_SOURCE EXTRACT_:
After contemplating these far from pleasing pictures we may be allowed to conclude by referring to one of Luther’s more favourable traits. While, on the one hand, his soul was filled with deep anger against the Papists, on the other he was also zealous in inveighing against those who were threatening the foundations of those articles of the Christian faith which he still held in common with Catholics, and which he was ever ready to defend with the fullest conviction.
He foresaw that the freethinking spirit, which was involved in his own religious movement, would not spare the dogma of the Trinity. He was painfully alive to the fact that the arbitrariness of the Anabaptists presaged the ruin of the most fundamental of Christian tenets.

_LISTED ENTRIES_:
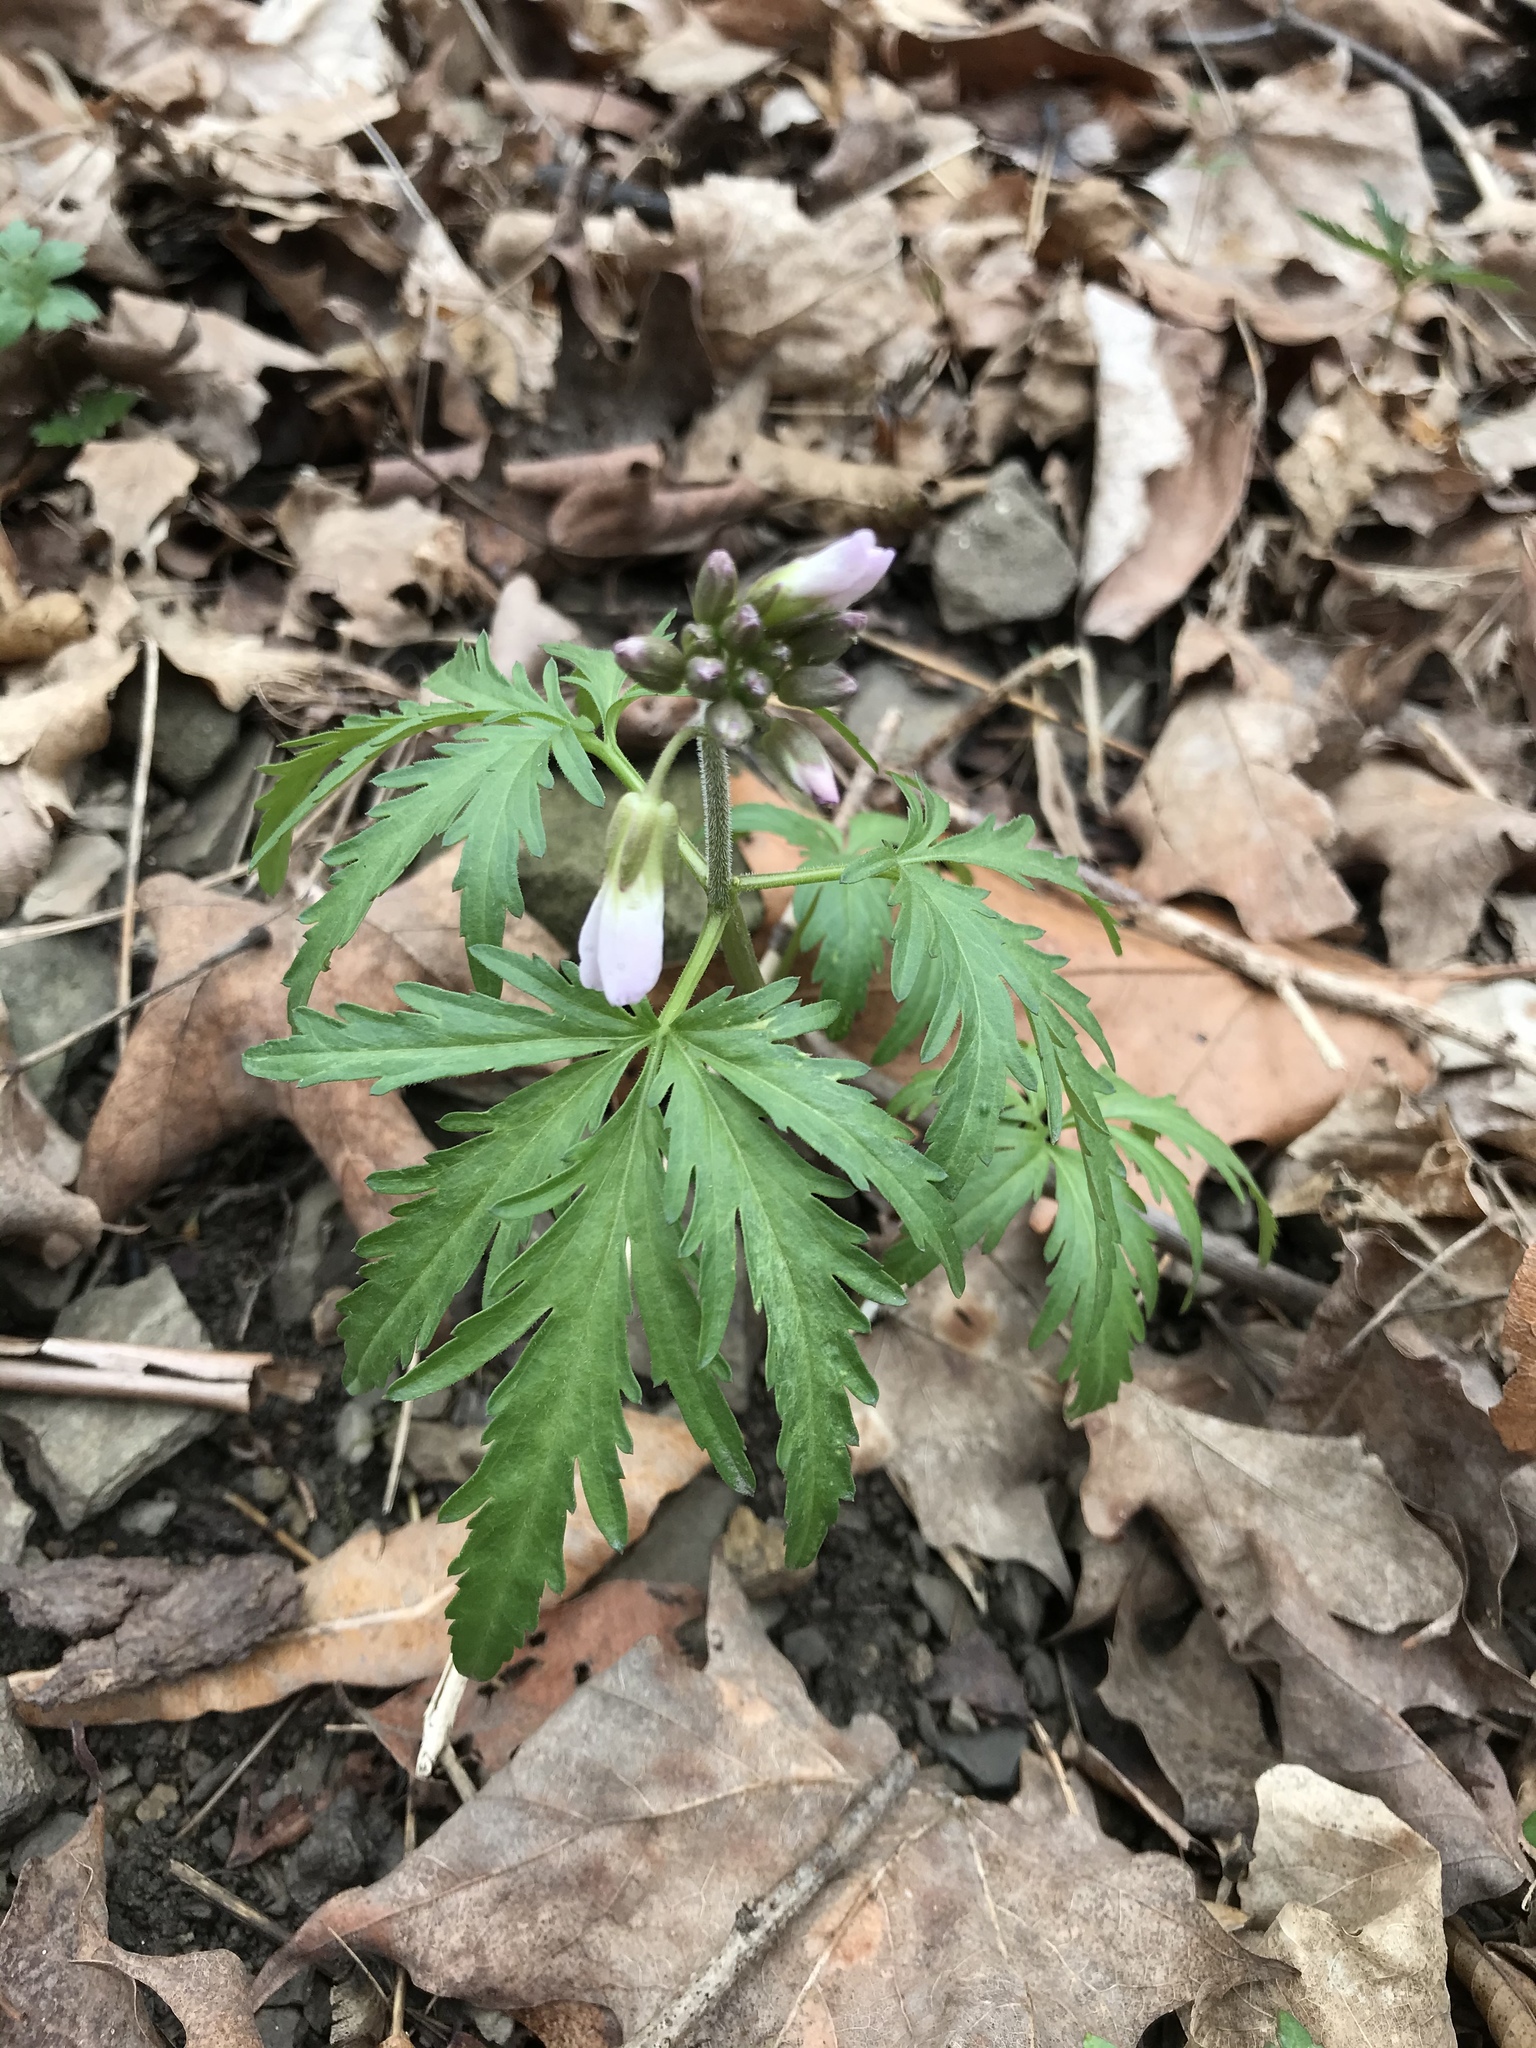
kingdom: Plantae
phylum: Tracheophyta
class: Magnoliopsida
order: Brassicales
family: Brassicaceae
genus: Cardamine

_PROBLEMS TO SOLVE_:
1 – Do these statements agree with the passage on Luther? Answer yes or no for each, and quote the words that decide it.
(a) Luther felt deep anger toward the Papists.
(b) Luther expected the freethinking spirit to leave the dogma of the Trinity untouched.
(c) Luther was unwilling to defend the articles of faith he shared with Catholics.
2 – Answer these questions from the passage on Luther:
(a) Whose arbitrariness did Luther see as presaging the ruin of the most fundamental Christian tenets?
(b) Which dogma did he foresee the freethinking spirit would not spare?
(c) In what was Luther zealous, according to the trait the passage calls favorable?
Base every answer on the passage on Luther alone.

_ANSWERS TO THE PROBLEMS_:
1 –
(a) Yes: "his soul was filled with deep anger against the Papists"
(b) No: "would not spare the dogma of the Trinity"
(c) No: "which he was ever ready to defend with the fullest conviction"

2 –
(a) The Anabaptists'
(b) The dogma of the Trinity
(c) In inveighing against those who were threatening the foundations of the articles of the Christian faith he still held in common with Catholics